*What the task asks*.
Go through the listing below and show each line that has the word "with".

*Study material*.
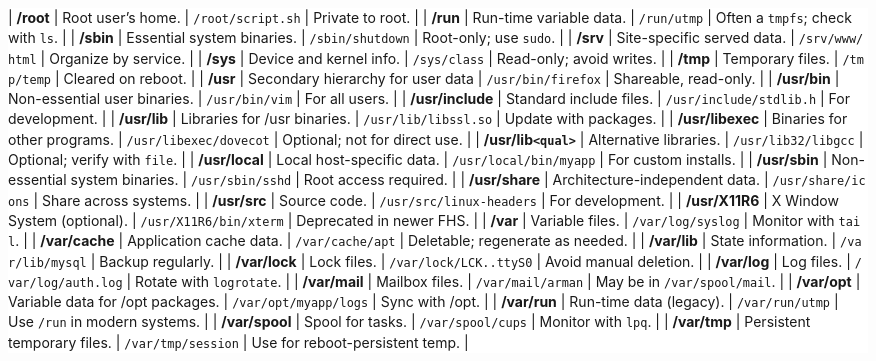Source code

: | **/root**            | Root user’s home.                 | `/root/script.sh`         | Private to root.                         |
| **/run**             | Run-time variable data.           | `/run/utmp`               | Often a `tmpfs`; check with `ls`.        |
| **/sbin**            | Essential system binaries.        | `/sbin/shutdown`          | Root-only; use `sudo`.                   |
| **/srv**             | Site-specific served data.        | `/srv/www/html`           | Organize by service.                     |
| **/sys**             | Device and kernel info.           | `/sys/class`              | Read-only; avoid writes.                 |
| **/tmp**             | Temporary files.                  | `/tmp/temp`               | Cleared on reboot.                       |
| **/usr**             | Secondary hierarchy for user data | `/usr/bin/firefox`        | Shareable, read-only.                    |
| **/usr/bin**         | Non-essential user binaries.      | `/usr/bin/vim`            | For all users.                           |
| **/usr/include**     | Standard include files.           | `/usr/include/stdlib.h`   | For development.                         |
| **/usr/lib**         | Libraries for /usr binaries.      | `/usr/lib/libssl.so`      | Update with packages.                    |
| **/usr/libexec**     | Binaries for other programs.      | `/usr/libexec/dovecot`    | Optional; not for direct use.            |
| **/usr/lib`<qual>`** | Alternative libraries.            | `/usr/lib32/libgcc`       | Optional; verify with `file`.            |
| **/usr/local**       | Local host-specific data.         | `/usr/local/bin/myapp`    | For custom installs.                     |
| **/usr/sbin**        | Non-essential system binaries.    | `/usr/sbin/sshd`          | Root access required.                    |
| **/usr/share**       | Architecture-independent data.    | `/usr/share/icons`        | Share across systems.                    |
| **/usr/src**         | Source code.                      | `/usr/src/linux-headers`  | For development.                         |
| **/usr/X11R6**       | X Window System (optional).       | `/usr/X11R6/bin/xterm`    | Deprecated in newer FHS.                 |
| **/var**             | Variable files.                   | `/var/log/syslog`         | Monitor with `tail`.                     |
| **/var/cache**       | Application cache data.           | `/var/cache/apt`          | Deletable; regenerate as needed.         |
| **/var/lib**         | State information.                | `/var/lib/mysql`          | Backup regularly.                        |
| **/var/lock**        | Lock files.                       | `/var/lock/LCK..ttyS0`    | Avoid manual deletion.                   |
| **/var/log**         | Log files.                        | `/var/log/auth.log`       | Rotate with `logrotate`.                 |
| **/var/mail**        | Mailbox files.                    | `/var/mail/arman`         | May be in `/var/spool/mail`.             |
| **/var/opt**         | Variable data for /opt packages.  | `/var/opt/myapp/logs`     | Sync with /opt.                          |
| **/var/run**         | Run-time data (legacy).           | `/var/run/utmp`           | Use `/run` in modern systems.            |
| **/var/spool**       | Spool for tasks.                  | `/var/spool/cups`         | Monitor with `lpq`.                      |
| **/var/tmp**         | Persistent temporary files.       | `/var/tmp/session`        | Use for reboot-persistent temp.          |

*Result for this task*.
| **/run**             | Run-time variable data.           | `/run/utmp`               | Often a `tmpfs`; check with `ls`.        |
| **/usr/lib**         | Libraries for /usr binaries.      | `/usr/lib/libssl.so`      | Update with packages.                    |
| **/usr/lib`<qual>`** | Alternative libraries.            | `/usr/lib32/libgcc`       | Optional; verify with `file`.            |
| **/var**             | Variable files.                   | `/var/log/syslog`         | Monitor with `tail`.                     |
| **/var/log**         | Log files.                        | `/var/log/auth.log`       | Rotate with `logrotate`.                 |
| **/var/opt**         | Variable data for /opt packages.  | `/var/opt/myapp/logs`     | Sync with /opt.                          |
| **/var/spool**       | Spool for tasks.                  | `/var/spool/cups`         | Monitor with `lpq`.                      |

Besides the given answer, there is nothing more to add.